We first investigated the association between the spatial preciseness of place fields (PFs) and the representational drift across sessions in the same environment. We reanalyzed data from experiments in which male mice navigated familiar and novel environments for blocks of trials across days (distinct temporal episodes), and experiments in which mice changed their reward expectation across blocks of trials (distinct internal state episodes). We found that PFs that underwent a drift across episodes showed lower spatial precision in the preceding block of trials. We suggest a conceptual model explaining the association between PF precision and drift that involves changes in CA3 input to CA1 and synaptic plasticity at CA1-CA3 synapses.

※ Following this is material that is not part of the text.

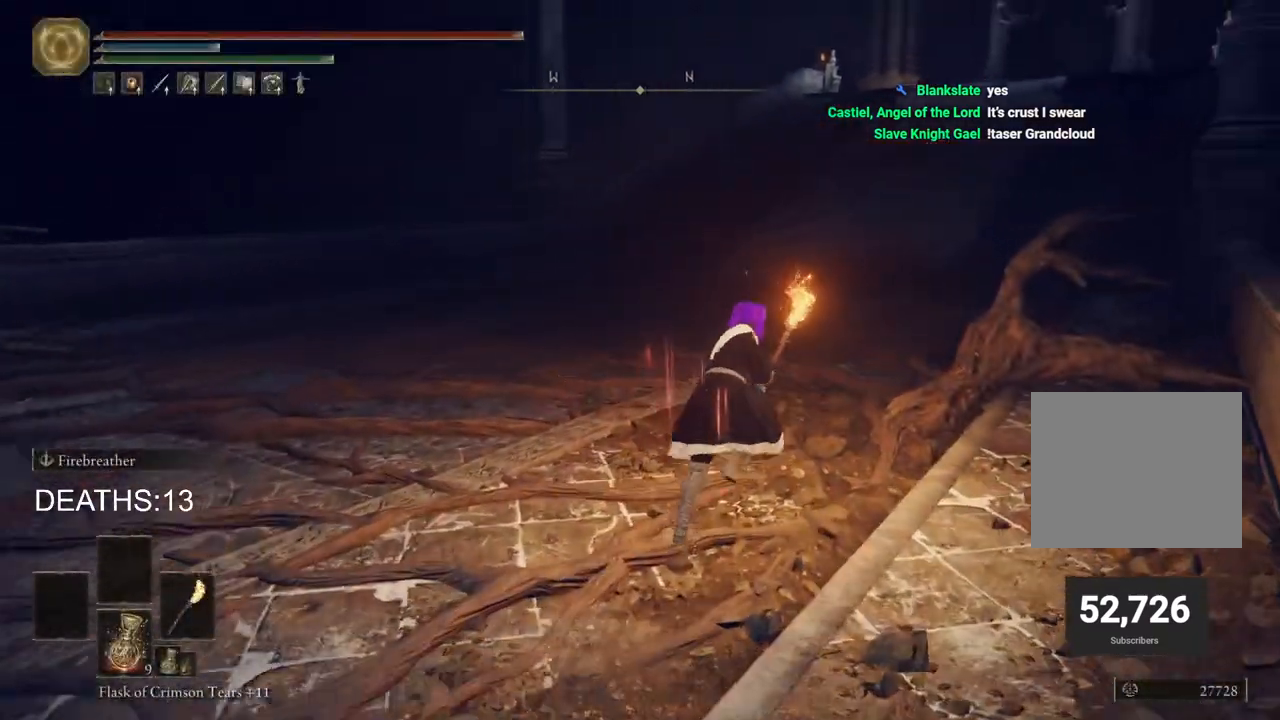
{"buttons": [], "left_stick": "up-right", "right_stick": "center", "events": [[217, "CROSS", "down"], [350, "CROSS", "up"], [400, "CIRCLE", "up"]]}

We then investigated another feature in hippocampus that is closely related to memory - place cell sequence replay. We investigated how the rate and fidelity of replay events were be modulated by reward contingencies and fear memory. We observed that replay rate dropped when reward was removed from blocks of trials and increased when reward was put back for blocks of trials. We also observed that associating an environment with an aversive shock significantly modulated the rate and fidelity of replay events.
Together these results give insight into how network and single cell dynamics within the hippocampus facilitate memory formation, consolidation and retrieval of rewarding and aversive experiences.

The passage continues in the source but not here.